# Lesson 28: Creating Datasets for AI Evals

In this lesson, we'll explore how to create an evaluation dataset for Brown, the writing workflow.

**Learning Objectives:**

- Understand the structure and format of evaluation datasets for article generation
- Learn how to use the `EvalDataset` and `EvalSample` entities to load and manage evaluation data
- Upload evaluation datasets to Opik for tracking and analysis

> [!NOTE]
> ðŸ’¡ Remember that you can also run `brown` as a standalone Python package by going to `lessons/writing_workflow/` and following the instructions from there. We have a script at `lessons/writing_workflow/scripts/brown_create_eval_dataset.py` that you can use to upload datasets to Opik as well.

## 1. Setup

First, we define some standard Magic Python commands to autoreload Python packages whenever they change:

In [1]:
%load_ext autoreload
%autoreload 2

### Set Up Python Environment

To set up your Python virtual environment using `uv` and load it into the Notebook, follow the step-by-step instructions from the `Course Admin` lesson from the beginning of the course.

**TL/DR:** Be sure the correct kernel pointing to your `uv` virtual environment is selected.

### Configure Opik

To configure Opik, follow the step-by-step instructions in the `Course Admin` lesson.
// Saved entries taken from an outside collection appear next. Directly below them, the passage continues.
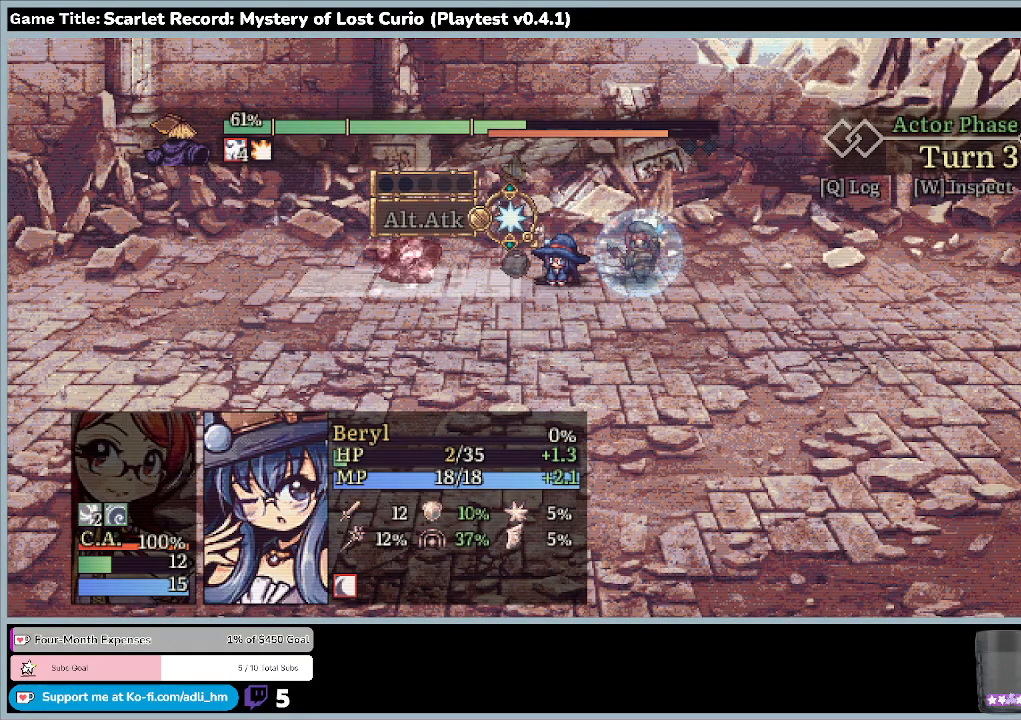
{"keys": ["up"], "mouse": [], "events": [[200, "up", "down"]]}
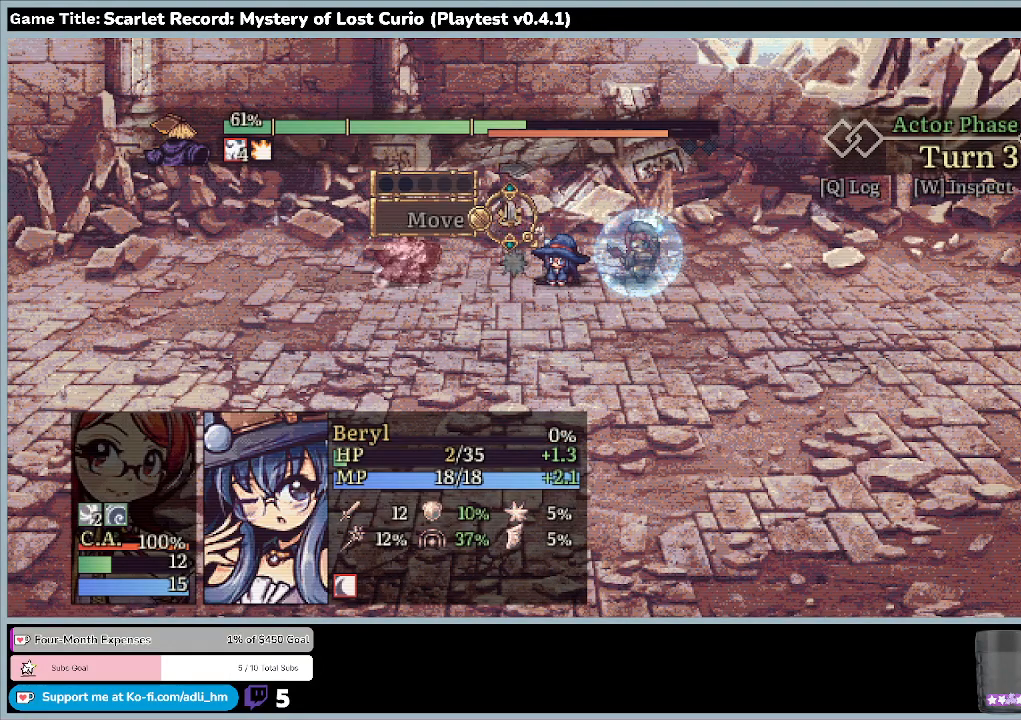
{"keys": ["up"], "mouse": [], "events": [[200, "up", "up"], [467, "up", "down"]]}
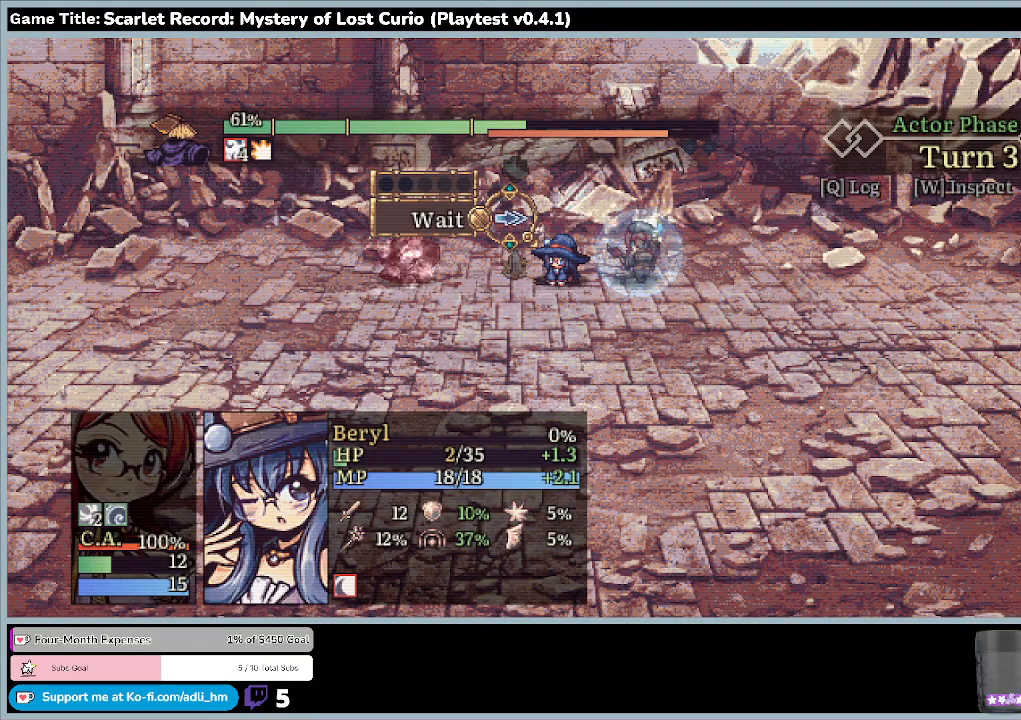
{"keys": [], "mouse": [], "events": [[267, "up", "up"]]}
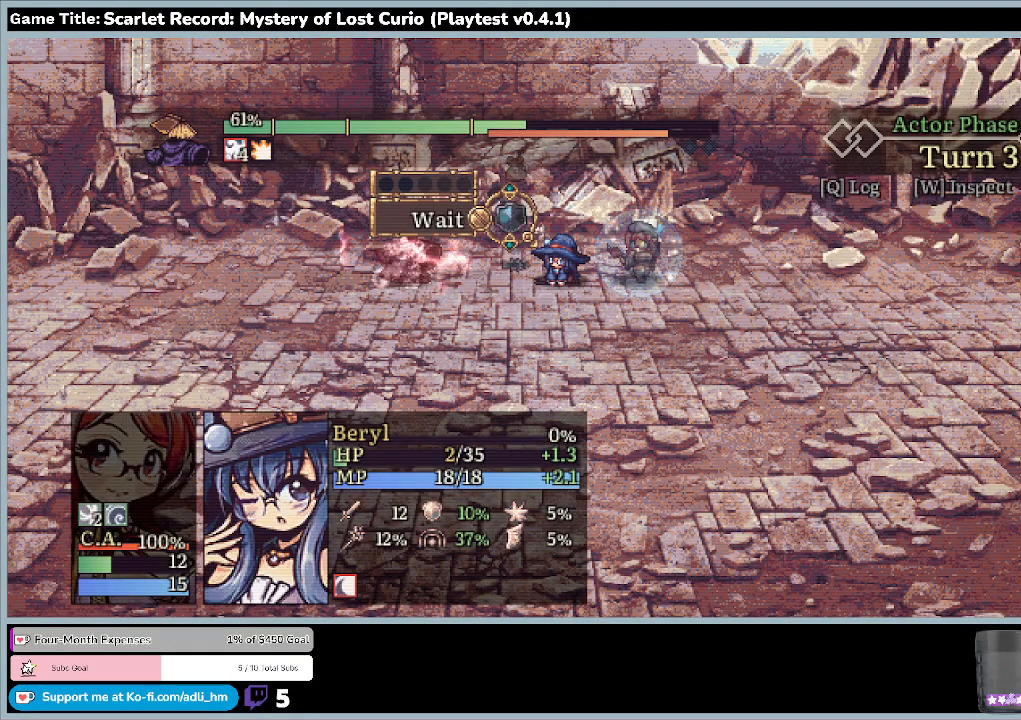
{"keys": [], "mouse": [], "events": [[133, "return", "down"], [467, "return", "up"]]}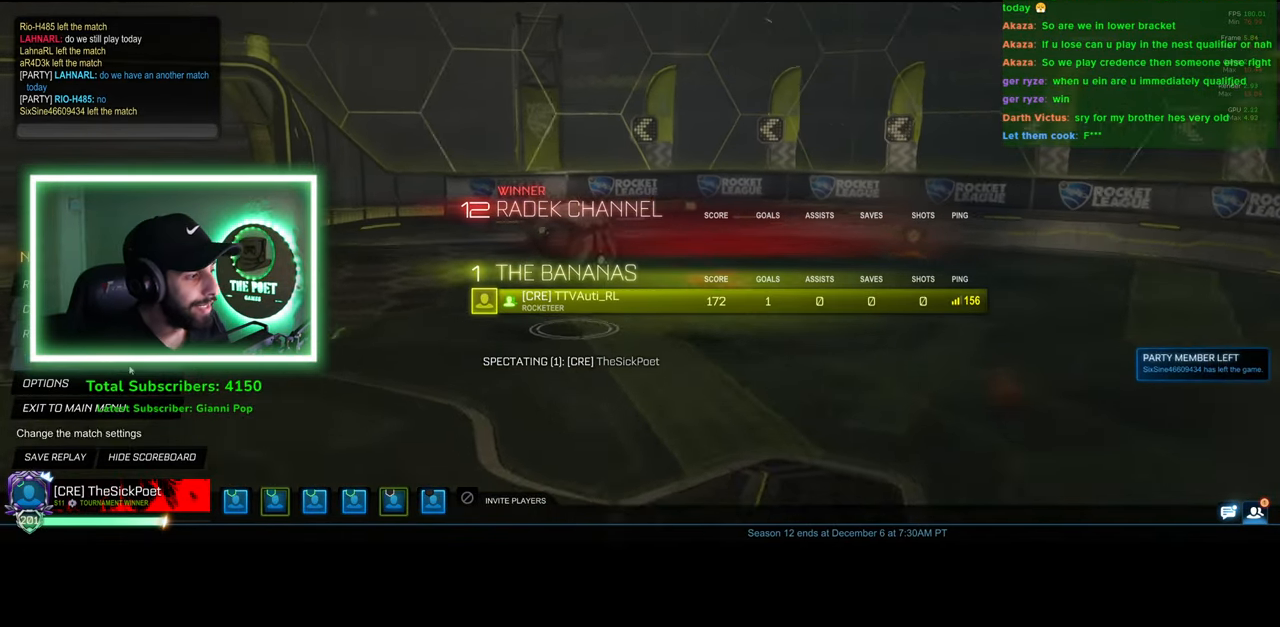
Gameplay with keyboard and mouse; each line is a JSON object with the keys and mouse buttons held at the frame after it. "events" lists presses ("down") and releases ("up") of "a", "ctrl", "d", "e", "q", "s", "shift", "space", "w", "mouse_left", "mouse_wheel", "mouse_right", "mouse_mb4" and "mouse_mb5" between this image and that frame as [ms after this image, input, new state], when the widget could be followed in between. "mouse_left", "mouse_wheel", "mouse_right", "mouse_mb4", "mouse_mb5" = the "left", "wheel", "right", "mb4", "mb5" buttons of the "mouse" list. No other keys are recorded. "wheel" means that the mouse wheel is clicked or scrolled. Mouse movement is not recorded.
{"keys": [], "mouse": [], "events": [[133, "mouse_left", "down"], [216, "mouse_left", "up"]]}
Here is a quick checklist of what you need to run this notebook:

1.  Get your key from [Opik](https://www.comet.com/site/products/opik/).
2.  From the root of your project, run: `cp .env.example .env` 
3.  Within the `.env` file, fill in the `OPIK_API_KEY` variable:

Now, the code below will load the key from the `.env` file:

In [2]:
from utils import env

env.load(required_env_vars=["OPIK_API_KEY"])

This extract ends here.